Before spending money on a mainspring that might be very hard to find, I would take that brand new nipple, chuck it in an electric drill and file the cone down a thousandth of an inch or two.
(With the drill running at a slow speed, lay a flat file against the side of the cone and give it a few forward strokes.)

Although the cap may be seeming to fit the nipple, in almost all cases when multiple strikes by the hammer is needed to fire the cap, the cap is not seating all the way down. The fact that the cap will fire after the first hammer blow indicates the hammer (and mainspring) have enough power to fire the cap if it is fully seated.
 
I had a wretched Richland Arms Flintlock back in the olden days that had a similar limp lock problem. I bought a replacement flintlock that solved the ignition problem with no trouble at all.
You may find that the lock on your rifle was standard lock available from a number of sourcesIf you could photograph the spring and took accurate measurements you might find there are a lot of springs that would fit you lock.

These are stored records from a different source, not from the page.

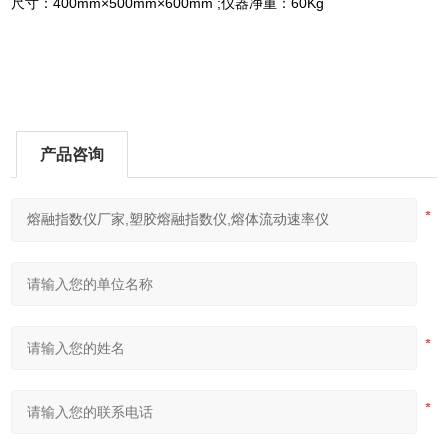
尺寸：400mm×500mm×600mm ;仪器净重：60Kg
产品咨询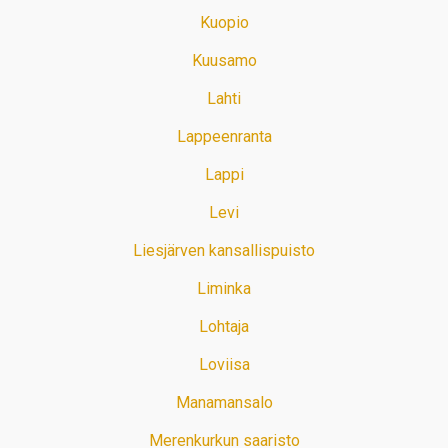
Kuopio
Kuusamo
Lahti
Lappeenranta
Lappi
Levi
Liesjärven kansallispuisto
Liminka
Lohtaja
Loviisa
Manamansalo
Merenkurkun saaristo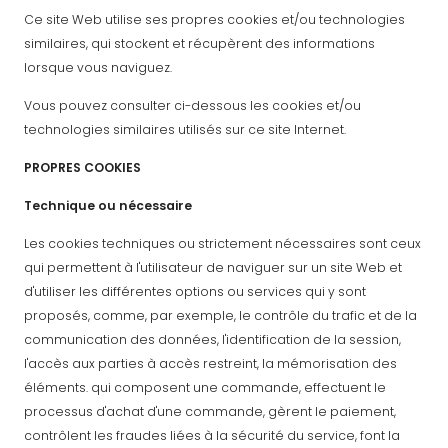
Ce site Web utilise ses propres cookies et/ou technologies
similaires, qui stockent et récupèrent des informations
lorsque vous naviguez.
Vous pouvez consulter ci-dessous les cookies et/ou
technologies similaires utilisés sur ce site Internet.
PROPRES COOKIES
Technique ou nécessaire
Les cookies techniques ou strictement nécessaires sont ceux
qui permettent à l'utilisateur de naviguer sur un site Web et
d'utiliser les différentes options ou services qui y sont
proposés, comme, par exemple, le contrôle du trafic et de la
communication des données, l'identification de la session,
l'accès aux parties à accès restreint, la mémorisation des
éléments. qui composent une commande, effectuent le
processus d'achat d'une commande, gèrent le paiement,
contrôlent les fraudes liées à la sécurité du service, font la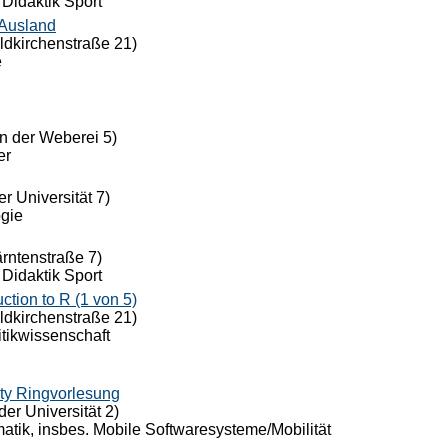
 Didaktik Sport
 Ausland
eldkirchenstraße 21)
e
n der Weberei 5)
er
r Universität 7)
ogie
ärntenstraße 7)
 Didaktik Sport
ion to R (1 von 5)
eldkirchenstraße 21)
itikwissenschaft
ty Ringvorlesung
der Universität 2)
rmatik, insbes. Mobile Softwaresysteme/Mobilität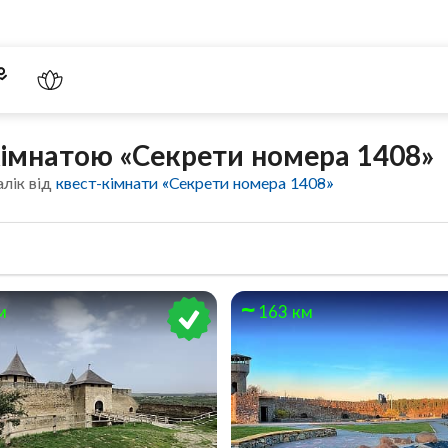
кімнатою «Секрети номера 1408»
алік від
квест-кімнати «Секрети номера 1408»
м
163 км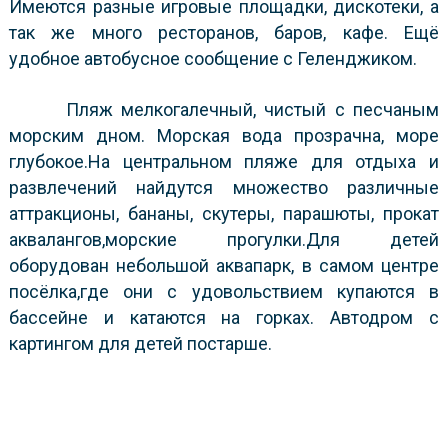
Имеются разные игровые площадки, дискотеки, а
так же много ресторанов, баров, кафе. Ещё
удобное автобусное сообщение с Геленджиком.
Пляж мелкогалечный, чистый с песчаным
морским дном. Морская вода прозрачна, море
глубокое.На центральном пляже для отдыха и
развлечений найдутся множество различные
аттракционы, бананы, скутеры, парашюты, прокат
аквалангов,морские прогулки.Для детей
оборудован небольшой аквапарк, в самом центре
посёлка,где они с удовольствием купаются в
бассейне и катаются на горках. Автодром с
картингом для детей постарше.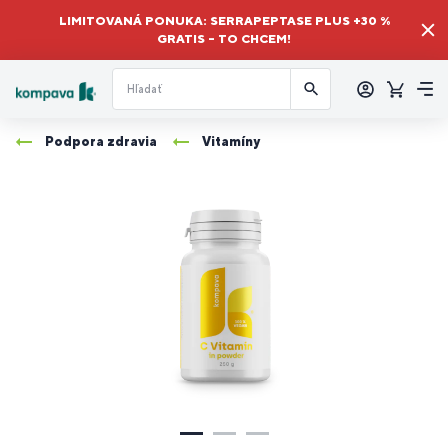
LIMITOVANÁ PONUKA: SERRAPEPTASE PLUS +30 %
GRATIS – TO CHCEM!
Prihlásiť
sa
Košík
Me
Podpora zdravia
Vitamíny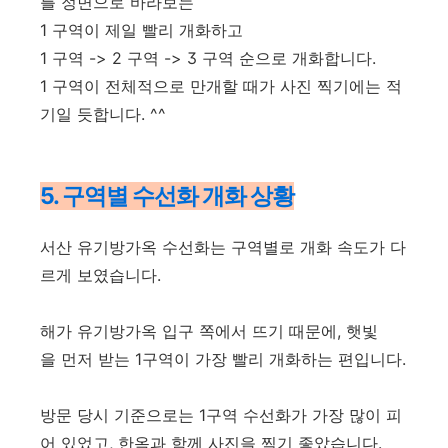
를 정면으로 바라보는
1 구역이 제일 빨리 개화하고
1 구역 -> 2 구역 -> 3 구역 순으로 개화합니다.
1 구역이 전체적으로 만개할 때가 사진 찍기에는 적
기일 듯합니다. ^^
5. 구역별 수선화 개화 상황
서산 유기방가옥 수선화는 구역별로 개화 속도가 다
르게 보였습니다.
해가 유기방가옥 입구 쪽에서 뜨기 때문에, 햇빛
을 먼저 받는 1구역이 가장 빨리 개화하는 편입니다.
방문 당시 기준으로는 1구역 수선화가 가장 많이 피
어 있었고, 한옥과 함께 사진을 찍기 좋았습니다.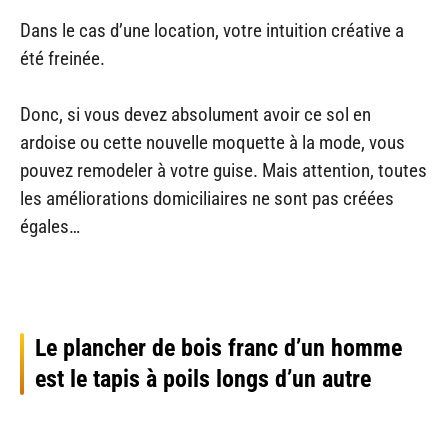
Dans le cas d’une location, votre intuition créative a
été freinée.
Donc, si vous devez absolument avoir ce sol en
ardoise ou cette nouvelle moquette à la mode, vous
pouvez remodeler à votre guise. Mais attention, toutes
les améliorations domiciliaires ne sont pas créées
égales…
Le plancher de bois franc d’un homme
est le tapis à poils longs d’un autre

I would also like to hear if you have any good luck with your Ricjland Arms rifle because mine was more than a lemon, A grapefruit comes to mind. I doubt very much R Arms people had a proprietary gun lock. I think they were parts assemblers which is OK I guess but it might indicate that somewhere there are a bunch less limp springs.

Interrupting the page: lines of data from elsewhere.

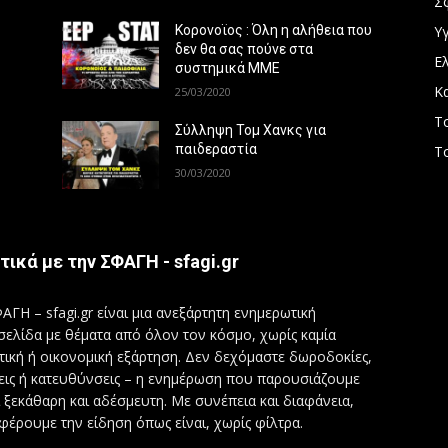
Σ
Υγ
Κορονοϊος : Όλη η αλήθεια που
δεν θα σας πούνε στα
Ε
συστημικά ΜΜΕ
Κ
25/03/2020
Τ
Σύλληψη Τομ Χανκς για
παιδεραστία
Τ
30/03/2020
τικά με την ΣΦΑΓΗ - sfagi.gr
ΑΓΗ – sfagi.gr είναι μια ανεξάρτητη ενημερωτική
σελίδα με θέματα από όλον τον κόσμο, χωρίς καμία
τική ή οικονομική εξάρτηση. Δεν δεχόμαστε δωροδοκίες,
εις ή κατευθύνσεις – η ενημέρωση που παρουσιάζουμε
ι ξεκάθαρη και αδέσμευτη. Με συνέπεια και διαφάνεια,
φέρουμε την είδηση όπως είναι, χωρίς φίλτρα.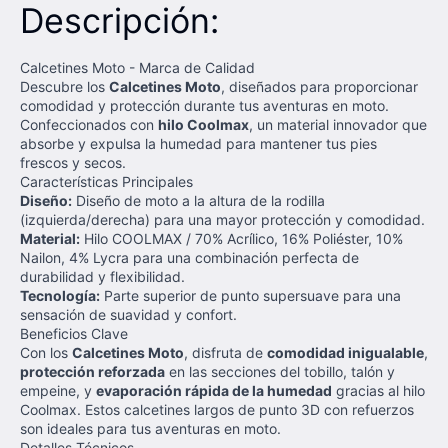
Descripción:
Calcetines Moto - Marca de Calidad
Descubre los
Calcetines Moto
, diseñados para proporcionar
comodidad y protección durante tus aventuras en moto.
Confeccionados con
hilo Coolmax
, un material innovador que
absorbe y expulsa la humedad para mantener tus pies
frescos y secos.
Características Principales
Diseño:
Diseño de moto a la altura de la rodilla
(izquierda/derecha) para una mayor protección y comodidad.
Material:
Hilo COOLMAX / 70% Acrílico, 16% Poliéster, 10%
Nailon, 4% Lycra para una combinación perfecta de
durabilidad y flexibilidad.
Tecnología:
Parte superior de punto supersuave para una
sensación de suavidad y confort.
Beneficios Clave
Con los
Calcetines Moto
, disfruta de
comodidad inigualable
,
protección reforzada
en las secciones del tobillo, talón y
empeine, y
evaporación rápida de la humedad
gracias al hilo
Coolmax. Estos calcetines largos de punto 3D con refuerzos
son ideales para tus aventuras en moto.
Detalles Técnicos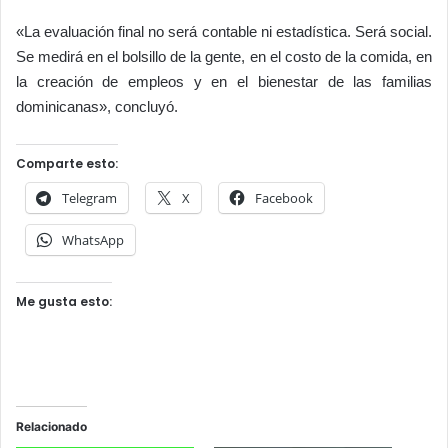
«La evaluación final no será contable ni estadística. Será social.
Se medirá en el bolsillo de la gente, en el costo de la comida, en
la creación de empleos y en el bienestar de las familias
dominicanas», concluyó.
Comparte esto:
Telegram
X
Facebook
WhatsApp
Me gusta esto:
Relacionado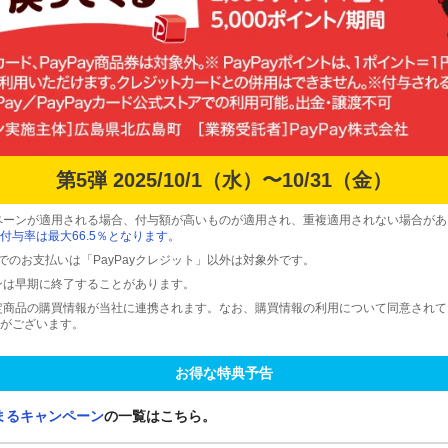
第5弾 2025/10/1（水）〜10/31（金）
ペーンが適用される場合、付与額が高いものが適用され、重複適用されない場合があ
付与率は最大66.5％となります。
ードでのお支払いは「PayPayクレジット」以外は対象外です。
ンは早期に終了することがあります。
定商品の購買情報が当社に連携されます。なお、購買情報の利用について同意され
がございます。
お得な特典予告
まるキャンペーン
の一覧はこちら。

Sometimes rifles that are hesitant to fire are because the cap is too tight and the first shot pushes it in place and the second "shot: fires it.

Dutch Schoultz

Went to a gun show last weekend and picked up a Richland Arms percussion rifle...just because it didn't look too bad and was cheap. It sat around here for a few days, and I broke it all down and cleaned it all up and did some minor repairs. The barrel looks like it should shoot okay as there isn't any pitting in it. I tried popping a couple caps just to make sure the flash channel was clear, and it took two drops of the hammer on each one to make them go off...so I am assuming the lock spring is too weak. I thought it felt a little weak, but this sure confirmed it.
Anyone out there have any idea where I could find another spring? I know the company went out of business in the 80's, but thought maybe someone would know of a source of parts for one.
 
I have a Richland Arms Hawken rifle and it is an Investarms made rifle from Italy. Same company that makes the Lyman. Guessing parts should be available through Investarms. Greg :)
 
I took the lock apart, cleaned and lubed it. I also did a slight tweak to the hammer to change the angle it struck the cap, and now it fires every time. I needed to change out the sights also as they were nothing you would expect to use to shoot accurately. Hopefully I can tweak the sights to make them align as they should be and make the rifle shoot where I point it. I don't even know why I bought this thing, as I have a lot of quality muzzleloaders now...but I guess it's just another thing for an old retired guy to play with. Thanks for the help guys !!
 
I had one of those a while back. It was a pretty good rifle for the cost. The one I had had a serious knot and crack through the center of the stock. I repaired and refinished it. The target picture is from the first time shooting it after refinish.